# Why do we see a rainbow of colors reflected off a CD or DVD?

The pits are in parallel circular tracks with a distance of 1.6 micrometers. These act as a diffraction grating. Normally this is a reflection grating, but one can make a transmission grating by removing the metal layer (easiest in recordable disks).

Here is an image that I made in transmission with a cover disk without a recording layer. The mercury street light can be seen in the middle.

We often think that light goes in straight lines, and reflection angle equals incidence angle, but that is only a statistical property of bulk light. An individual photon can go in any direction after a disturbance (at least we can't predict it), but paths whose lengths are much longer than the straight line path will cancel because the phase at the detector (eye) is affected by the path length. When the apparent distances between obstacles match the wavelength (color) of light, that color is reinforced (not cancelled, because the cancelling photons went through the gaps between the obstacles). For any colored spot that you see, there are several paths whose lengths differ only by a multiple of the wavelength. Other colors don't appear there because their wavelengths are not exact divisors of the multiple path lengths, so they can cancel out. Reflection and diffraction merely refer to the two sides of the obstacles: reflected light bounces off the obstacles and diffracted light goes through the gaps.

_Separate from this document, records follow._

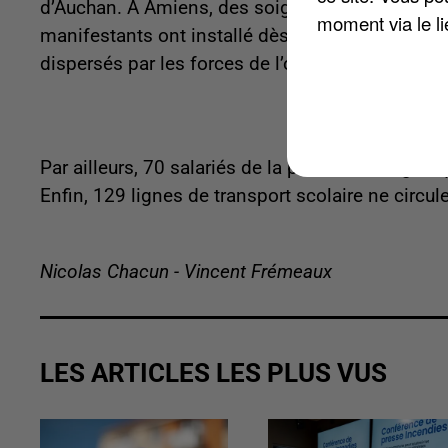
d’Auchan. À Amiens, des soignants du CHU ont di
moment via le li
manifestants ont installé dès 5h des barrages fi
dispersés par les forces de l’ordre.
Par ailleurs, 70 salariés de la plateforme logist
Enfin, 129 lignes de transport scolaire ne circu
Nicolas Chacun - Vincent Frémeaux
LES ARTICLES LES PLUS VUS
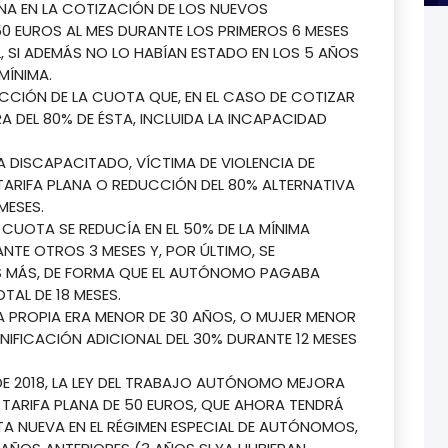
NA EN LA COTIZACIÓN DE LOS NUEVOS
 EUROS AL MES DURANTE LOS PRIMEROS 6 MESES
L, SI ADEMÁS NO LO HABÍAN ESTADO EN LOS 5 AÑOS
MÍNIMA.
CCIÓN DE LA CUOTA QUE, EN EL CASO DE COTIZAR
RA DEL 80% DE ÉSTA, INCLUIDA LA INCAPACIDAD
 DISCAPACITADO, VÍCTIMA DE VIOLENCIA DE
TARIFA PLANA O REDUCCIÓN DEL 80% ALTERNATIVA
MESES.
A CUOTA SE REDUCÍA EN EL 50% DE LA MÍNIMA
NTE OTROS 3 MESES Y, POR ÚLTIMO, SE
ES MÁS, DE FORMA QUE EL AUTÓNOMO PAGABA
AL DE 18 MESES.
A PROPIA ERA MENOR DE 30 AÑOS, O MUJER MENOR
NIFICACIÓN ADICIONAL DEL 30% DURANTE 12 MESES
 DE 2018, LA LEY DEL TRABAJO AUTÓNOMO MEJORA
 TARIFA PLANA DE 50 EUROS, QUE AHORA TENDRÁ
LTA NUEVA EN EL RÉGIMEN ESPECIAL DE AUTÓNOMOS,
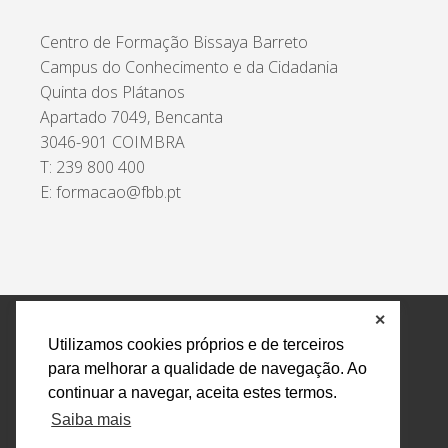
Centro de Formação Bissaya Barreto
Campus do Conhecimento e da Cidadania
Quinta dos Plátanos
Apartado 7049, Bencanta
3046-901 COIMBRA
T: 239 800 400
E: formacao@fbb.pt
✕
Política de Privacidade e Tratamento de Dados
Utilizamos cookies próprios e de terceiros
Encarregado de Proteção de Dados
Livro Eletrónico
para melhorar a qualidade de navegação. Ao
de Reclamações
Canal de Denúncias
continuar a navegar, aceita estes termos.
Todos os direitos reservados Design by AM. Developed by
Saiba mais
Crossing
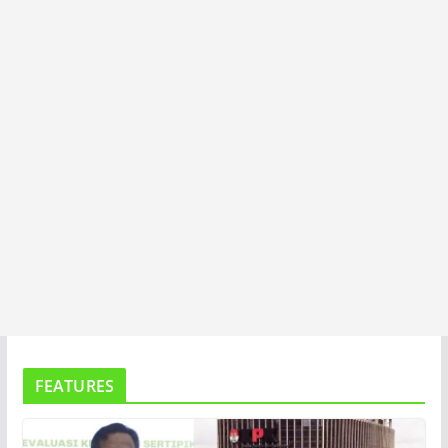
T
A
FEATURES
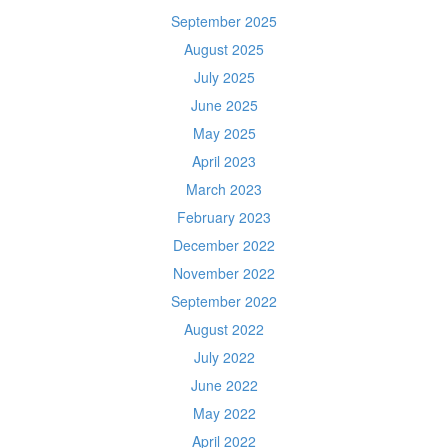
September 2025
August 2025
July 2025
June 2025
May 2025
April 2023
March 2023
February 2023
December 2022
November 2022
September 2022
August 2022
July 2022
June 2022
May 2022
April 2022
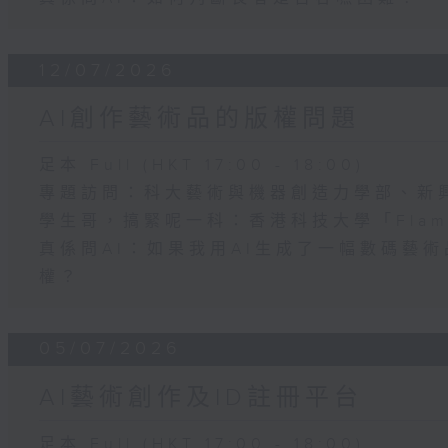
12/07/2026
AI創作藝術品的版權問題
足本 Full (HKT 17:00 - 18:00)
專題訪問：科大藝術與機器創造力學部、新
學生哥，搞緊呢一科：香港科技大學「Flame
真係問AI：如果我用AI生成了一幅數碼藝
權？
05/07/2026
AI藝術創作及ID註冊平台
足本 Full (HKT 17:00 - 18:00)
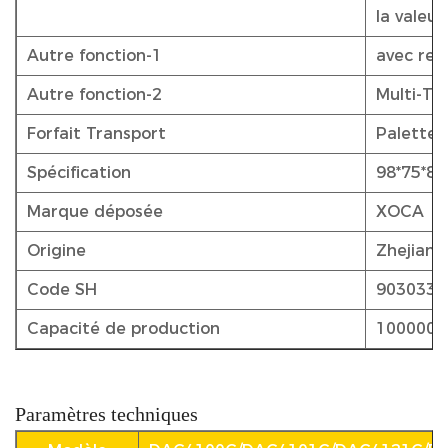
la valeur
Autre fonction-1
avec rela
Autre fonction-2
Multi-Tar
Forfait Transport
Palettes
Spécification
98*75*80
Marque déposée
XOCA
Origine
Zhejiang
Code SH
9030339
Capacité de production
1000000 
Paramètres techniques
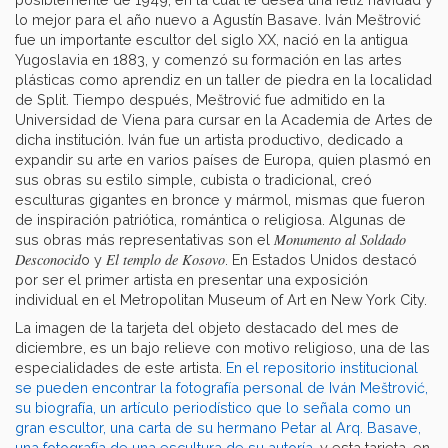
lo mejor para el año nuevo a Agustín Basave. Iván Meštrović
fue un importante escultor del siglo XX, nació en la antigua
Yugoslavia en 1883, y comenzó su formación en las artes
plásticas como aprendiz en un taller de piedra en la localidad
de Split. Tiempo después, Meštrović fue admitido en la
Universidad de Viena para cursar en la Academia de Artes de
dicha institución. Iván fue un artista productivo, dedicado a
expandir su arte en varios países de Europa, quien plasmó en
sus obras su estilo simple, cubista o tradicional, creó
esculturas gigantes en bronce y mármol, mismas que fueron
de inspiración patriótica, romántica o religiosa. Algunas de
Monumento al Soldado
sus obras más representativas son el
Desconocid
El templo de Kosovo
o y
. En Estados Unidos destacó
por ser el primer artista en presentar una exposición
individual en el Metropolitan Museum of Art en New York City.
La imagen de la tarjeta del objeto destacado del mes de
diciembre, es un bajo relieve con motivo religioso, una de las
especialidades de este artista.
En el repositorio institucional
se pueden encontrar la fotografía personal de Iván Meštrović,
su biografía,
un artículo periodístico que lo señala como un
gran escultor,
una carta de su hermano Petar al Arq. Basave,
una fotografía de una escultura de su autoría,
y esta tarjeta, en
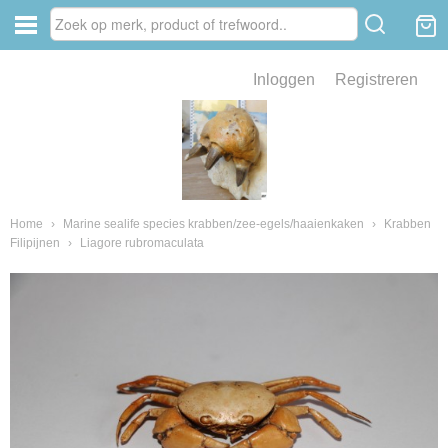
Inloggen
Registreren
ve zin .
eld van fossielen en mineralen
ssielen en mineralen
Home
›
Marine sealife species krabben/zee-egels/haaienkaken
›
Krabben
Filipijnen
›
Liagore rubromaculata
ienkaken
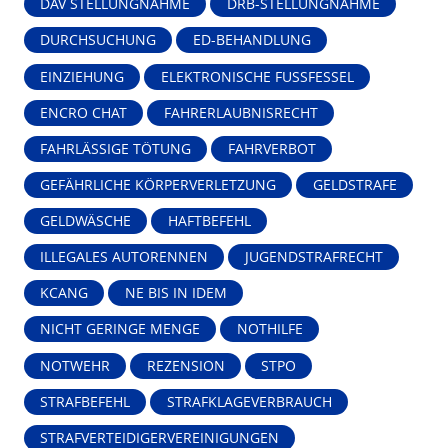
DAV STELLUNGNAHME
DRB-STELLUNGNAHME
DURCHSUCHUNG
ED-BEHANDLUNG
EINZIEHUNG
ELEKTRONISCHE FUSSFESSEL
ENCRO CHAT
FAHRERLAUBNISRECHT
FAHRLÄSSIGE TÖTUNG
FAHRVERBOT
GEFÄHRLICHE KÖRPERVERLETZUNG
GELDSTRAFE
GELDWÄSCHE
HAFTBEFEHL
ILLEGALES AUTORENNEN
JUGENDSTRAFRECHT
KCANG
NE BIS IN IDEM
NICHT GERINGE MENGE
NOTHILFE
NOTWEHR
REZENSION
STPO
STRAFBEFEHL
STRAFKLAGEVERBRAUCH
STRAFVERTEIDIGERVEREINIGUNGEN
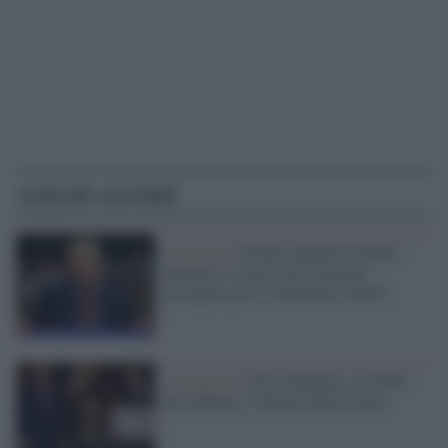
Articoli correlati
Il corsivo /
Trump: quando l'amante
rifiutato si sfoga con il premier
norvegese per i 'tradimenti' danesi
la sorpresa /
Fifa: Infantino, il Nobel
dei ruffiani e l’Elogio della Follia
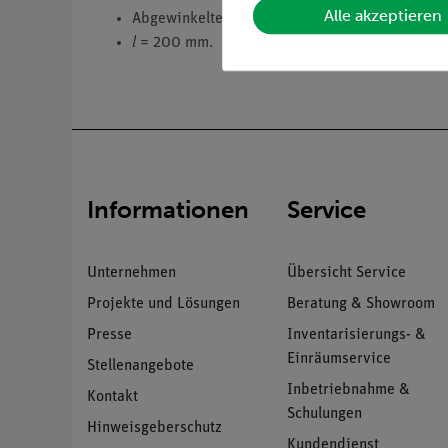
Alle akzeptieren
Abgewinkelter Glasstab.
l
= 200 mm.
Informationen
Service
Unternehmen
Übersicht Service
Projekte und Lösungen
Beratung & Showroom
Presse
Inventarisierungs- &
Einräumservice
Stellenangebote
Inbetriebnahme &
Kontakt
Schulungen
Hinweisgeberschutz
Kundendienst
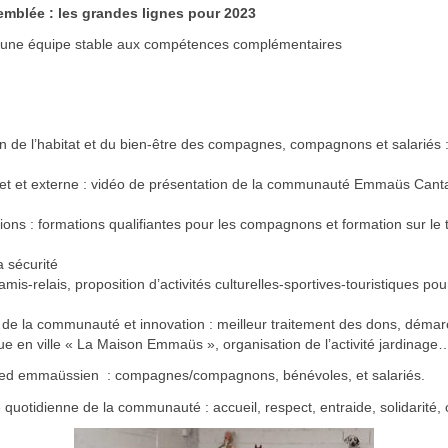
semblée : les grandes lignes pour 2023
c une équipe stable aux compétences complémentaires
tion de l’habitat et du bien-être des compagnes, compagnons et salariés
net et externe : vidéo de présentation de la communauté Emmaüs Cantal
tions : formations qualifiantes pour les compagnons et formation sur 
a sécurité
mis-relais, proposition d’activités culturelles-sportives-touristiques 
s de la communauté et innovation : meilleur traitement des dons, démarch
que en ville « La Maison Emmaüs », organisation de l’activité jardinage
répied emmaüssien : compagnes/compagnons, bénévoles, et salariés.
 quotidienne de la communauté : accueil, respect, entraide, solidarité,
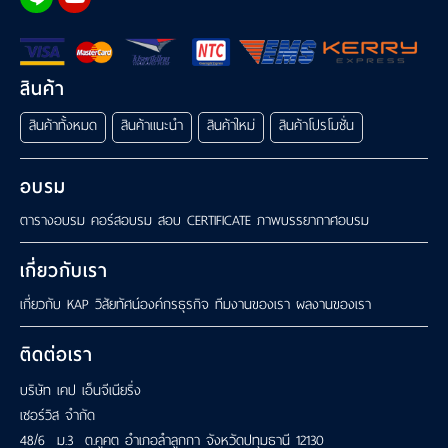
สินค้า
สินค้าทั้งหมด
สินค้าแนะนำ
สินค้าใหม่
สินค้าโปรโมชั่น
อบรม
ตารางอบรม
คอร์สอบรม
สอบ CERTIFICATE
ภาพบรรยากาศอบรม
เกี่ยวกับเรา
เกี่ยวกับ KAP
วิสัยทัศน์องค์กรธุรกิจ
ทีมงานของเรา
ผลงานของเรา
ติดต่อเรา
บริษัท เคป เอ็นจีเนียริ่ง
เซอร์วิส จำกัด
48/6 ม.3 ต.คูคต อำเภอลำลูกกา จังหวัดปทุมธานี 12130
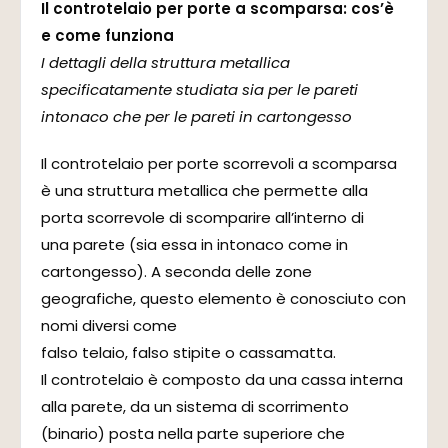
Il controtelaio per porte a scomparsa: cos’è
e come funziona
I dettagli della struttura metallica
specificatamente studiata sia per le pareti
intonaco che per le pareti in cartongesso
Il controtelaio per porte scorrevoli a scomparsa
è una struttura metallica che permette alla
porta scorrevole di scomparire all’interno di
una parete (sia essa in intonaco come in
cartongesso). A seconda delle zone
geografiche, questo elemento è conosciuto con
nomi diversi come
falso telaio, falso stipite o cassamatta.
Il controtelaio è composto da una cassa interna
alla parete, da un sistema di scorrimento
(binario) posta nella parte superiore che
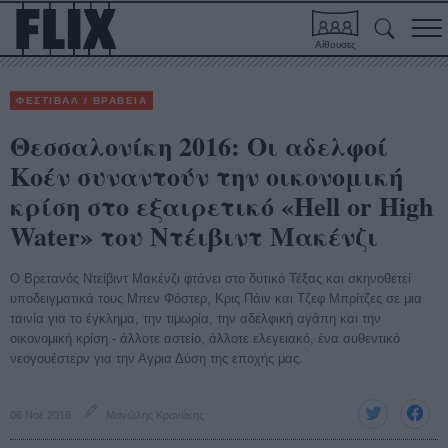
Αίθουσες
ΦΕΣΤΙΒΑΛ / ΒΡΑΒΕΙΑ
Θεσσαλονίκη 2016: Οι αδελφοί
Κοέν συναντούν την οικονομική
κρίση στο εξαιρετικό «Hell or High
Water» του Ντέιβιντ Μακένζι
O Βρετανός Ντείβιντ Μακένζι φτάνει στο δυτικό Τέξας και σκηνοθετεί
υποδειγματικά τους Μπεν Φόστερ, Κρις Πάιν και Τζεφ Μπρίτζες σε μια
ταινία για το έγκλημα, την τιμωρία, την αδελφική αγάπη και την
οικονομική κρίση - άλλοτε αστείο, άλλοτε ελεγειακό, ένα αυθεντικό
νεογουέστερν για την Αγρια Δύση της εποχής μας.
06 Νοέ 2016
Μανώλης Κρανάκης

On a CD, the important distance is that between the 'data tracks', not the thickness of the disk or the spacing between 'bits' (a blank CD-R already diffracts). A CD is pressed with tracks (either with bit pits, or just a groove for photosensitive dye), and the aluminized layer is placed over that. It is the gap between tracks that reflects the most light (or passes it if you remove the backing). Depending on viewing angle, the apparent distance between tracks will be a multiple of certain wavelengths, which will be the color you see there.